Вконец доконало боевик то, что под Новый год я вдрызг рассорился с Леной. Один мой старый приятель, прознав, что мы наконец-то отнесли заявление в загс, созвал друзей, пригласил нас к себе и устроил прощание с холостяцкой жизнью. Прощались мы бурно, вспоминая былые похождения. По мере убывания жидкости в бутылках воспоминания наши становились всё более откровенными. В конце концов Лена, расплакавшись прямо за столом, пообещала хозяину квартиры, терзавшему гитару, разбить бедный инструмент о его голову. Я отдал Лене свой носовой платок, вывел ее наружу и усадил в такси. На прощание она посоветовала мне забыть о ее существовании – для тренировки в забывании вещей, которые стоит забыть раз и навсегда. Но забыть у меня пока получалось не очень.
Чем чаще я не мог заснуть, ворочаясь на узкой общежитской койке, тем больше совокупительных сцен оказывалось в романе. К весне боевик превратился в откровенную порнографию. Мне пришлось приложить немало усилий, чтобы к концу романа герой снова начал стрелять и успел на оставшихся до нормы тридцати страницах перебить всех злодеев.

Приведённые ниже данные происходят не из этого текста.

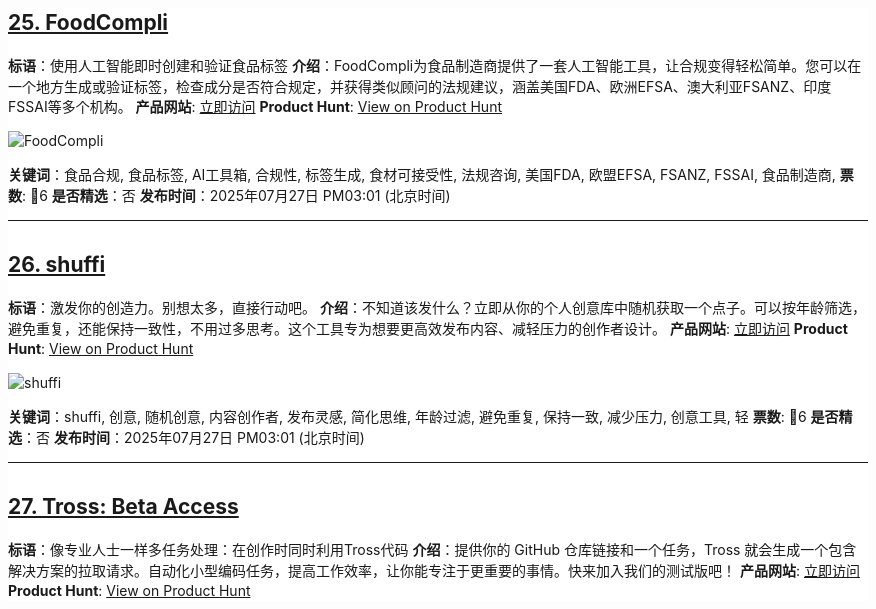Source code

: ## [25. FoodCompli](https://www.producthunt.com/products/foodcompli?utm_campaign=producthunt-api&utm_medium=api-v2&utm_source=Application%3A+decohack+%28ID%3A+172745%29)
**标语**：使用人工智能即时创建和验证食品标签
**介绍**：FoodCompli为食品制造商提供了一套人工智能工具，让合规变得轻松简单。您可以在一个地方生成或验证标签，检查成分是否符合规定，并获得类似顾问的法规建议，涵盖美国FDA、欧洲EFSA、澳大利亚FSANZ、印度FSSAI等多个机构。
**产品网站**: [立即访问](https://www.producthunt.com/r/M2NME3QKSMQYSB?utm_campaign=producthunt-api&utm_medium=api-v2&utm_source=Application%3A+decohack+%28ID%3A+172745%29)
**Product Hunt**: [View on Product Hunt](https://www.producthunt.com/products/foodcompli?utm_campaign=producthunt-api&utm_medium=api-v2&utm_source=Application%3A+decohack+%28ID%3A+172745%29)

![FoodCompli](https://ph-files.imgix.net/be0457d3-eac5-4aa3-9049-34e7ad2903da.png?auto=format)

**关键词**：食品合规, 食品标签, AI工具箱, 合规性, 标签生成, 食材可接受性, 法规咨询, 美国FDA, 欧盟EFSA, FSANZ, FSSAI, 食品制造商,
**票数**: 🔺6
**是否精选**：否
**发布时间**：2025年07月27日 PM03:01 (北京时间)

---

## [26. shuffi](https://www.producthunt.com/products/shuffi?utm_campaign=producthunt-api&utm_medium=api-v2&utm_source=Application%3A+decohack+%28ID%3A+172745%29)
**标语**：激发你的创造力。别想太多，直接行动吧。
**介绍**：不知道该发什么？立即从你的个人创意库中随机获取一个点子。可以按年龄筛选，避免重复，还能保持一致性，不用过多思考。这个工具专为想要更高效发布内容、减轻压力的创作者设计。
**产品网站**: [立即访问](https://www.producthunt.com/r/E6DJTG7VLVFFMN?utm_campaign=producthunt-api&utm_medium=api-v2&utm_source=Application%3A+decohack+%28ID%3A+172745%29)
**Product Hunt**: [View on Product Hunt](https://www.producthunt.com/products/shuffi?utm_campaign=producthunt-api&utm_medium=api-v2&utm_source=Application%3A+decohack+%28ID%3A+172745%29)

![shuffi](https://ph-files.imgix.net/2cabe781-a472-417e-a964-199811611541.png?auto=format)

**关键词**：shuffi, 创意, 随机创意, 内容创作者, 发布灵感, 简化思维, 年龄过滤, 避免重复, 保持一致, 减少压力, 创意工具, 轻
**票数**: 🔺6
**是否精选**：否
**发布时间**：2025年07月27日 PM03:01 (北京时间)

---

## [27. Tross: Beta Access](https://www.producthunt.com/products/tross-beta-access?utm_campaign=producthunt-api&utm_medium=api-v2&utm_source=Application%3A+decohack+%28ID%3A+172745%29)
**标语**：像专业人士一样多任务处理：在创作时同时利用Tross代码
**介绍**：提供你的 GitHub 仓库链接和一个任务，Tross 就会生成一个包含解决方案的拉取请求。自动化小型编码任务，提高工作效率，让你能专注于更重要的事情。快来加入我们的测试版吧！
**产品网站**: [立即访问](https://www.producthunt.com/r/RS57RW6R4D4DUG?utm_campaign=producthunt-api&utm_medium=api-v2&utm_source=Application%3A+decohack+%28ID%3A+172745%29)
**Product Hunt**: [View on Product Hunt](https://www.producthunt.com/products/tross-beta-access?utm_campaign=producthunt-api&utm_medium=api-v2&utm_source=Application%3A+decohack+%28ID%3A+172745%29)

На аванс, полученный за три первые главы порнобоевика, я жил, а на гонорар хотел поехать в горы. С аванса же подкармливал Диму. Его не хотели восстанавливать на бесплатном отделении, а на платном пришлось бы выкладывать восемьсот долларов за год. Продать он мог только свой программистский профессионализм, но кому нужен программист без высшего образования, когда в Городе полно безработных выпускников того же Радиотеха? Плюс университет, плюс Политехнический. Еще он умел прыгать с парашютом, плевать сквозь зубы, вязать страховку обледенелой веревкой и курить на четырехкилометровой высоте, не задыхаясь. Помимо этого, предложить потенциальному работодателю было нечего. Правда, еще он умел стрелять.

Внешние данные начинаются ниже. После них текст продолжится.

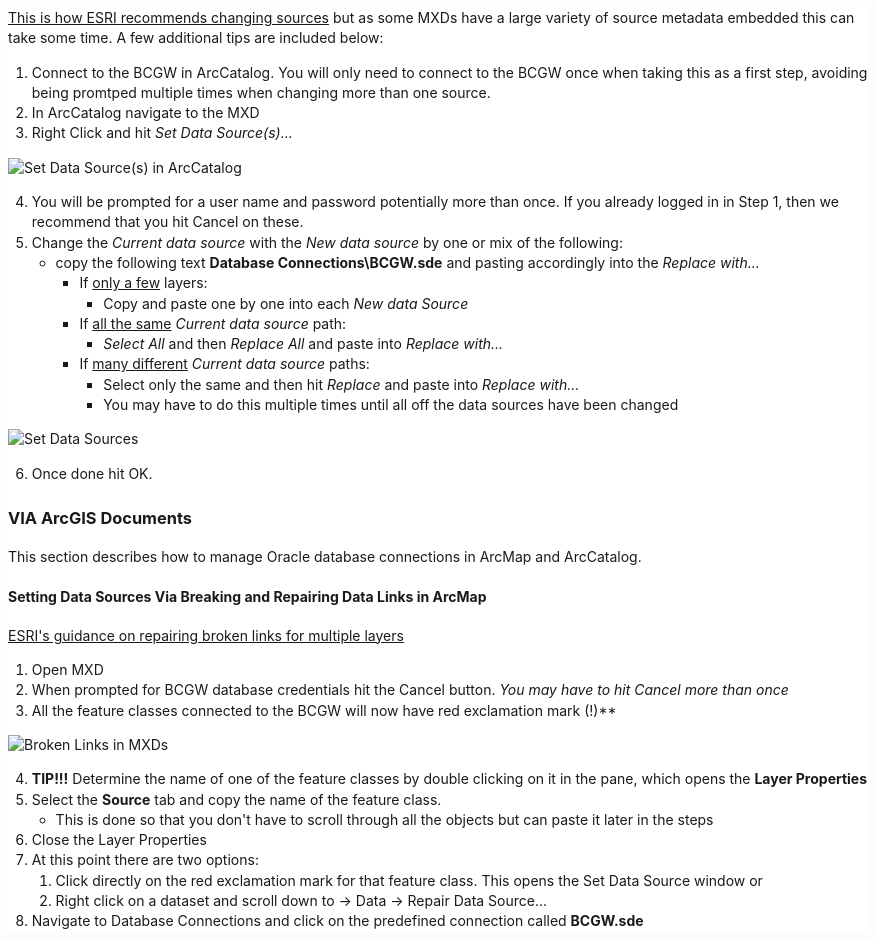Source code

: [This is how ESRI recommends changing sources](<https://desktop.arcgis.com/en/arcmap/latest/manage-data/using-arccatalog/setting-data-sources.htm>) but as some MXDs have a large variety of source metadata embedded this can take some time. 
A few additional tips are included below:

1. Connect to the BCGW in ArcCatalog. You will only need to connect to the BCGW once when taking this as a first step, avoiding being promtped multiple times when changing more than one source.
2. In ArcCatalog navigate to the MXD
3. Right Click and hit *Set Data Source(s)...*
  
![ Set Data Source(s) in ArcCatalog](images/image_ArcCatalog_Set_Data_Sources.png)

4. You will be prompted for a user name and password potentially more than once. If you already logged in in Step 1, then we recommend that you hit Cancel on these.
5. Change the *Current data source* with the *New data source* by one or mix of the following:
   + copy the following text **Database Connections\\BCGW.sde** and pasting accordingly into the *Replace with...*
      + If <u>only a few</u> layers:
         + Copy and paste one by one into each *New data Source*
      + If <u>all the same</u> *Current data source* path:
         + *Select All* and then *Replace All* and paste into *Replace with...*
      + If <u>many different</u> *Current data source* paths:
         + Select only the same and then hit *Replace* and paste into *Replace with...*
         + You may have to do this multiple times until all off the data sources have been changed
    <!-- end list -->

![Set Data Sources](images/image_BCGW_ArcCat_Replace_Data_Source.png)

6. Once done hit OK.

### VIA ArcGIS Documents

This section describes how to manage Oracle database connections in ArcMap and ArcCatalog.

#### Setting Data Sources Via Breaking and Repairing Data Links in ArcMap

[ESRI's guidance on repairing broken links for multiple layers](<http://desktop.arcgis.com/en/arcmap/latest/map/working-with-layers/repairing-broken-data-links.htm#GUID-B7EAAD5E-A147-4F3A-9B69-0850E333EDBA>)

1. Open MXD
2. When prompted for BCGW database credentials hit the Cancel button. *You may have to hit Cancel more than once*
3. All the feature classes connected to the BCGW will now have red exclamation mark (!)**

![Broken Links in MXDs](images/MXD_Red_Exclamation_Mark.JPG)

4. **TIP!!!** Determine the name of one of the feature classes by double clicking on it in the pane, which opens the **Layer Properties**
5. Select the **Source** tab and copy the name of the feature class.
   + This is done so that you don't have to scroll through all the objects but can paste it later in the steps
6. Close the Layer Properties
7. At this point there are two options:
   1.  Click directly on the red exclamation mark for that feature class. This opens the Set Data Source window or
   2.  Right click on a dataset and scroll down to -\> Data -\> Repair Data Source...
8. Navigate to Database Connections and click on the predefined connection called **BCGW.sde**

Вечером того дня мы сидели в моей комнате на ковре и пили заваренный до черноты «Ахмад». Сумка с пистолетом валялась под столом, и мне казалось – сквозь ее мягкий дерматин отчетливо видны контуры пистолета. Я сказал, что Дима может оставаться в этой комнате до завтра – не дольше. И если он хочет выползти целым из дерьма, в которое по собственной глупости затянул и себя, и меня, то утром немедля уедет из Города. Куда? Куда угодно, к черту на кулички, и забросит в эти кулички пистолет, сунет в болото или корове в задницу, куда угодно, лишь бы подальше отсюда, а лучше, если разберет на части и разбросает в разные стороны. Нет денег? Вот пятьдесят долларов. Больше не дам. Этого хватит, чтобы доехать до какой угодно отечественной глухомани и обратно, а потом к родителям в Витебск и сидеть там до осени, а лучше и вообще оттуда не выползать, пока не поумнеет. Дима согласно кивал и подливал себе чай. Потом вылил мой, остывший, и налил из чайника свежего.